The study, "Microenvironment-Dependent Growth Of Preneoplastic And Malignant Plasma Cells In Humanized Mice," published in Nature Medicine, may also help tackle cancer prevention in the future.

Most cases of multiple myeloma (MM) are preceded by the clinically asymptomatic precursor states of either monoclonal gammopathy of undetermined significance (MGUS) and asymptomatic multiple myeloma (AMM). Although several animal models were previously created to study the transformation of those conditions into malignant myeloma, past models lacked the genetic players that promote human MM and MGUS, which greatly limited studies.

"There is an unmet need for in vivo mouse models that would allow the growth and investigation of patient-specific primary human tumors (and particularly precursor states)," Yale professors Madhav Dhodapkar and Richard Flavell and other co-authors wrote in the study.

To overcome the obstacles, the team genetically modified mice to carry the human versions of six genes that participate in the development and growth of MM cells — M-CSF; IL-3; GM-CSF; thrombopoietin; SIRPα; and IL-6.

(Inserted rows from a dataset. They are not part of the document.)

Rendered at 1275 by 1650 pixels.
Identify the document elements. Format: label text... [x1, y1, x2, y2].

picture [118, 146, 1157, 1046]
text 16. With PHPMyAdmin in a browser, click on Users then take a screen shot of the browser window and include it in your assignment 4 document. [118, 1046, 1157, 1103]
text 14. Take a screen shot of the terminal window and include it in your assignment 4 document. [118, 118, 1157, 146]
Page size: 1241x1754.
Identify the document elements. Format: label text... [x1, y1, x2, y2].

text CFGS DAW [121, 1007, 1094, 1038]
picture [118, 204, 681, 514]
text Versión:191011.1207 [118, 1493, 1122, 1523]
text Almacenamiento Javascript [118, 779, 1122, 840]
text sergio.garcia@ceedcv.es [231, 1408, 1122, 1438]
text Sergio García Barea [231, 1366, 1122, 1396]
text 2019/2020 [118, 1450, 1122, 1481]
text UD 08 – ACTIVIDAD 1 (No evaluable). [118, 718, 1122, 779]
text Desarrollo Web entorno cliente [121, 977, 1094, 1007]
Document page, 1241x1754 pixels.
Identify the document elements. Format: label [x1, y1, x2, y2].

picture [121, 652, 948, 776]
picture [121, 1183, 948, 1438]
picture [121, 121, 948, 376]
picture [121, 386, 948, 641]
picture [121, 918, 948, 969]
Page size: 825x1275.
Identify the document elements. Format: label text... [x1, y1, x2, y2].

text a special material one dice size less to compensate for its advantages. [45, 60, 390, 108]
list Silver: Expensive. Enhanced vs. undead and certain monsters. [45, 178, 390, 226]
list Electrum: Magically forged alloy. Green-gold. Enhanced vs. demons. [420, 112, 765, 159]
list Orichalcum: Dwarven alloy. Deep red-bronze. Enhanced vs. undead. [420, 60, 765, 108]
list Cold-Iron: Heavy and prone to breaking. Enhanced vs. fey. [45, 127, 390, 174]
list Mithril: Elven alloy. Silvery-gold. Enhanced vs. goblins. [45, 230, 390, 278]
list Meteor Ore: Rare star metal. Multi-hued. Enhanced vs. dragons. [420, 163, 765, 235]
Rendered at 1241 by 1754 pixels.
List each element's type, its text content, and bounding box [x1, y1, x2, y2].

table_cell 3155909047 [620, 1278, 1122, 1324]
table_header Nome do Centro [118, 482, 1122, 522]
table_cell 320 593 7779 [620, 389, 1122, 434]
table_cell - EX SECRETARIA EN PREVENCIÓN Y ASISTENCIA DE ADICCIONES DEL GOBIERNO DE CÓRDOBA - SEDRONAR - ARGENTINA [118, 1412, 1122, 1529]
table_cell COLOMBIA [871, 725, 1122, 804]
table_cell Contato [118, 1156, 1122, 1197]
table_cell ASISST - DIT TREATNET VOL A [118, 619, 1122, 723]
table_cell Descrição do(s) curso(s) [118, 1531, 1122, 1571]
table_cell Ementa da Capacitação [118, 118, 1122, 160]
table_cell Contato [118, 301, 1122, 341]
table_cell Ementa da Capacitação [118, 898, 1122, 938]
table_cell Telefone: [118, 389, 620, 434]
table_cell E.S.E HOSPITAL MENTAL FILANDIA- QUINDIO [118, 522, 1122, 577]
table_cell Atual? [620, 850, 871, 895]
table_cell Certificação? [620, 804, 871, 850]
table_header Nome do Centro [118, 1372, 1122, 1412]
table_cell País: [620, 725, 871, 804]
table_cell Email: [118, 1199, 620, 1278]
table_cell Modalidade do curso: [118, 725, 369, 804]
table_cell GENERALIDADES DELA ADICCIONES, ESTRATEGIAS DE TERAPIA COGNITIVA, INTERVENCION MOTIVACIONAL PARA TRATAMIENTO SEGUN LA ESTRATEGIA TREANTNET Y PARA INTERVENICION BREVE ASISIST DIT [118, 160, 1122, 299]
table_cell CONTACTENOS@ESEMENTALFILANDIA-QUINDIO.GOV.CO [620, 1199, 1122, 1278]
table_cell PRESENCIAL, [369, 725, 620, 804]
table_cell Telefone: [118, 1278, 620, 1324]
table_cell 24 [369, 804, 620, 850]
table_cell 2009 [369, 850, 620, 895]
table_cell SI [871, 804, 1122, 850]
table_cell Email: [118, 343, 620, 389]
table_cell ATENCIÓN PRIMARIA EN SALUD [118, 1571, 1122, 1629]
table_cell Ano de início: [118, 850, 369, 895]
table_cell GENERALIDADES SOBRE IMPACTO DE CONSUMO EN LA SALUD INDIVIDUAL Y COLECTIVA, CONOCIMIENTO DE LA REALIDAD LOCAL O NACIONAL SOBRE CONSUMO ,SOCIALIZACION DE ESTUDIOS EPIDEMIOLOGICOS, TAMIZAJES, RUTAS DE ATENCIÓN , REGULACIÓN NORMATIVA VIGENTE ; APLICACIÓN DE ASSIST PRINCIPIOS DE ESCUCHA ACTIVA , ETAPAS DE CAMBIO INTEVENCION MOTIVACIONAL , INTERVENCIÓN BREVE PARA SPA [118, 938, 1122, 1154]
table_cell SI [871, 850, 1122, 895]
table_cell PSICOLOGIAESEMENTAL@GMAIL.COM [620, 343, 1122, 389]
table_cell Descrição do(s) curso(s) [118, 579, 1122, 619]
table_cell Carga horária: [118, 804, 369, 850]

In the humanized mice animals, tumor growth was essentially restricted to the bone marrow. Because it is consistent with what happens in human patients with myeloma, it shows that the mice can be hosts for several blood diseases, from MGUS to plasma cell leukemia (PCL). The result offered several advantages over previously used models, particularly for the growth of precursor states.

Researchers observed that the tumors repeated the genomic diversity of the human MM type, which demonstrated that the new approach can be suitable for studying several blood disorders that can become cancer in humans and provide a way to understand the functional and biological differences of the tumors.

"Use of this humanized mouse model for the study of the biology of [MM] and emerging therapeutic approaches, as well as for the clinical evaluation of affected patients, may help the understanding the functional diversity of human tumors and the development of personalized therapies," the authors wrote in the study report.